### The data ###
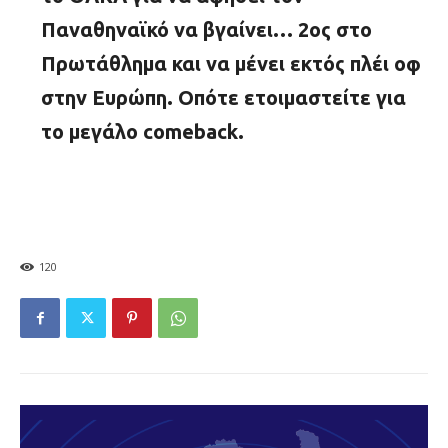
Παναθηναϊκό να βγαίνει… 2
ος
στο
Πρωτάθλημα και να μένει εκτός πλέι οφ
στην Ευρώπη. Οπότε ετοιμαστείτε για
το μεγάλο comeback.
120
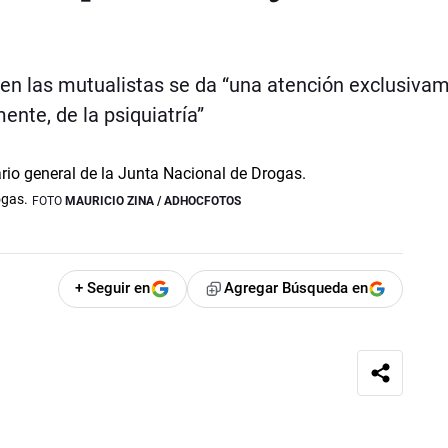
e en las mutualistas se da “una atención exclusiva
ente, de la psiquiatría”
ogas.
FOTO
MAURICIO ZINA / ADHOCFOTOS
+ Seguir en
Agregar Búsqueda en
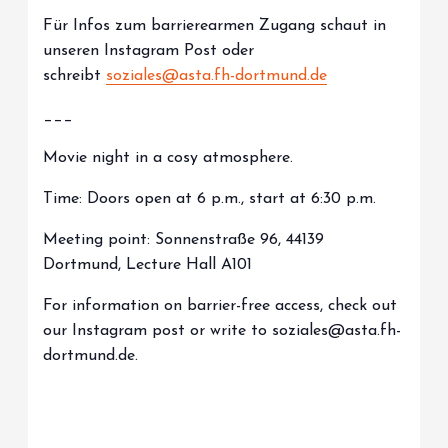
Für Infos zum barrierearmen Zugang schaut in
unseren Instagram Post oder
schreibt
soziales@asta.fh-dortmund.de
___
Movie night in a cosy atmosphere.
Time: Doors open at 6 p.m., start at 6:30 p.m.
Meeting point: Sonnenstraße 96, 44139
Dortmund, Lecture Hall A101
For information on barrier-free access, check out
our Instagram post or write to soziales@asta.fh-
dortmund.de.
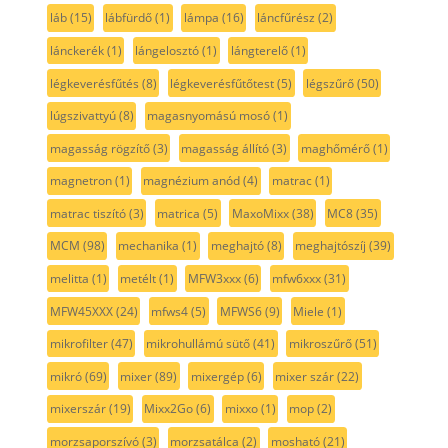
láb
(15)
lábfürdő
(1)
lámpa
(16)
láncfűrész
(2)
lánckerék
(1)
lángelosztó
(1)
lángterelő
(1)
légkeverésfűtés
(8)
légkeverésfűtőtest
(5)
légszűrő
(50)
lúgszivattyú
(8)
magasnyomású mosó
(1)
magasság rögzítő
(3)
magasság állító
(3)
maghőmérő
(1)
magnetron
(1)
magnézium anód
(4)
matrac
(1)
matrac tiszító
(3)
matrica
(5)
MaxoMixx
(38)
MC8
(35)
MCM
(98)
mechanika
(1)
meghajtó
(8)
meghajtószíj
(39)
melitta
(1)
metélt
(1)
MFW3xxx
(6)
mfw6xxx
(31)
MFW45XXX
(24)
mfws4
(5)
MFWS6
(9)
Miele
(1)
mikrofilter
(47)
mikrohullámú sütő
(41)
mikroszűrő
(51)
mikró
(69)
mixer
(89)
mixergép
(6)
mixer szár
(22)
mixerszár
(19)
Mixx2Go
(6)
mixxo
(1)
mop
(2)
morzsaporszívó
(3)
morzsatálca
(2)
mosható
(21)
###
**Problem requirements**. Say, as a single number and nothing more, how many lines of the entries contain the word "asta".

**Answer section**. 2